Two people accused of attempting to extort $25m (£16m) from John Travolta following the death of his son are to walk free after a judge in the Bahamas dismissed the case against them, apparently at the actor's request.
A court in Nassau was about to begin the retrial of Tarino Lightbourne, a local ambulance driver, and Pleasant Bridgewater, his former lawyer and local politician, yesterday when prosecutors announced that Mr Travolta had contacted them saying he no longer wished to give evidence in the case.
Although a jury had already been picked, prosecutor Neil Braithwaite said that the Pulp Fiction actor had decided to withdraw as his side's star witness in the forthcoming trial. "The Travolta family has said that this matter has caused them unbelievable stress and pain and they now wish to put this whole thing behind them," he told the court.
It makes for an unsatisfying end to the murky case. Mr Lightbourne and Ms Bridgewater were accused of threatening to sell stories to news outlets suggesting that Mr Travolta was somehow at fault over the death of his son, Jett, who had a fatal seizure at the family's holiday home on Grand Bahama in January 2009.
The 16-year-old had suffered from severe autism for years. However, the Church of Scientology, of which Mr Travolta and his wife, Kelly Preston, are among the most prominent members, takes a sceptical view with regard to the existence of autism.
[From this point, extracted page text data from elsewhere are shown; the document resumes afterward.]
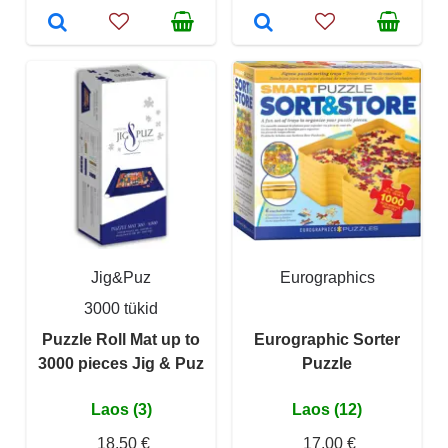
Jig&Puz
Eurographics
3000 tükid
Puzzle Roll Mat up to
Eurographic Sorter
3000 pieces Jig & Puz
Puzzle
Laos (3)
Laos (12)
18,50 €
17,00 €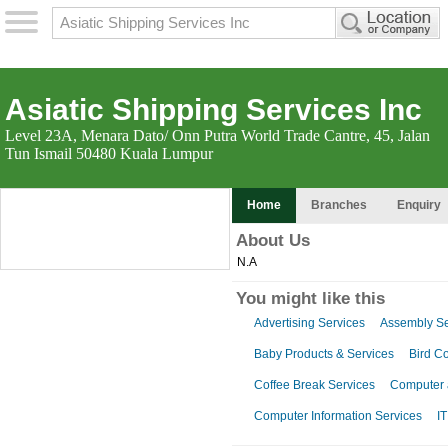
Asiatic Shipping Services Inc
Level 23A, Menara Dato/ Onn Putra World Trade Cantre, 45, Jalan
Tun Ismail 50480 Kuala Lumpur
Home
Branches
Enquiry
About Us
N.A
You might like this
Advertising Services
Assembly Se
Baby Products & Services
Bird Co
Coffee Break Services
Computer a
Computer Information Services
IT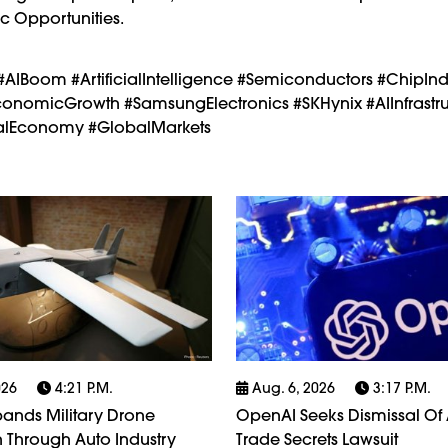
c Opportunities.
#AIBoom #ArtificialIntelligence #Semiconductors #ChipInd
nomicGrowth #SamsungElectronics #SKHynix #AIInfrastru
italEconomy #GlobalMarkets
026
4:21 P.m.
Aug. 6, 2026
3:17 P.m.
ands Military Drone
OpenAI Seeks Dismissal Of 
 Through Auto Industry
Trade Secrets Lawsuit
It later emerged that paramedics had arrived at Mr Travolta's home shortly after a nanny found Jett unconscious in a bathroom on 2 January, and asked him to sign a medical liability release form. That document was at the centre of Mr Lightbourne and Ms Bridgewater's alleged blackmail attempt.
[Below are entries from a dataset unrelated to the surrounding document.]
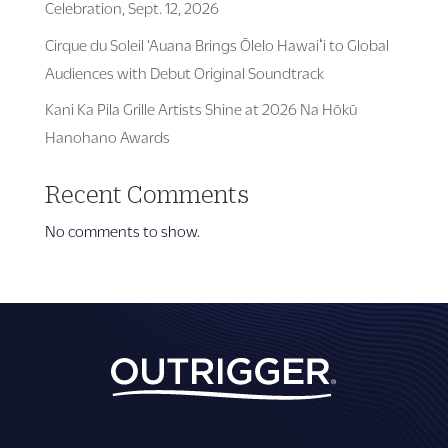
Celebration, Sept. 12, 2026
Cirque du Soleil ‘Auana Brings Ōlelo Hawaiʻi to Global
Audiences with Debut Original Soundtrack
Kani Ka Pila Grille Artists Shine at 2026 Na Hōkū
Hanohano Awards
Recent Comments
No comments to show.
According to evidence aired at the original trial, which was declared a mistrial last October, Ms Bridgewater contacted Michael Ossi, one of the actor's lawyers, several days after the boy's death. She allegedly said that she represented Mr Lightbourne, and her client planned to release copies of the liability form to media outlets unless he was paid $25m (£16m).
Ms Bridgewater, who resigned her seat in the Bahamas senate after she was charged with extortion, was further accused of threatening that Mr Lightbourne would give interviews claiming that Mr Travolta had refused treatment for his son. The actor has always strongly denied that allegation and gave evidence at the original trial that he desperately tried to save his son's life.
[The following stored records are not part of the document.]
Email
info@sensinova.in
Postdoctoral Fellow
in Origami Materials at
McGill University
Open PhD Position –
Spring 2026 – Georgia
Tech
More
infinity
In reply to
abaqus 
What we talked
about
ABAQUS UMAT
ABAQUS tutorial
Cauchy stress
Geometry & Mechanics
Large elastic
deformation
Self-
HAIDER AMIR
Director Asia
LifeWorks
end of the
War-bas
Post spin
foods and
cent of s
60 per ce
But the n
Although the case against them appeared to be compelling, their original trial had to be abandoned while the jury was deliberating because a member of Ms Bridgewater's Progressive Liberal Party gave a speech at a political event suggesting that she was going to be acquitted and was "a free woman."
The comments gave the appearance of an improper leak from the jury room, so the judge reluctantly announced that there would have to be a retrial, so as to "err on the side of caution".
With that case due to be heard later this month, Mr Travolta, whose 47-year-old wife is pregnant, appears to have decided that he no longer wanted to go through the stressful process of giving evidence for a second time.
"The long-pending status of this matter continued to take a heavy emotional toll on my family, causing us to conclude that it was finally time to put this matter behind us," he said in a statement yesterday. "Therefore, after much reflection I concluded that it was in my family's best interest for me not to voluntarily return to The Bahamas to testify a second time at trial."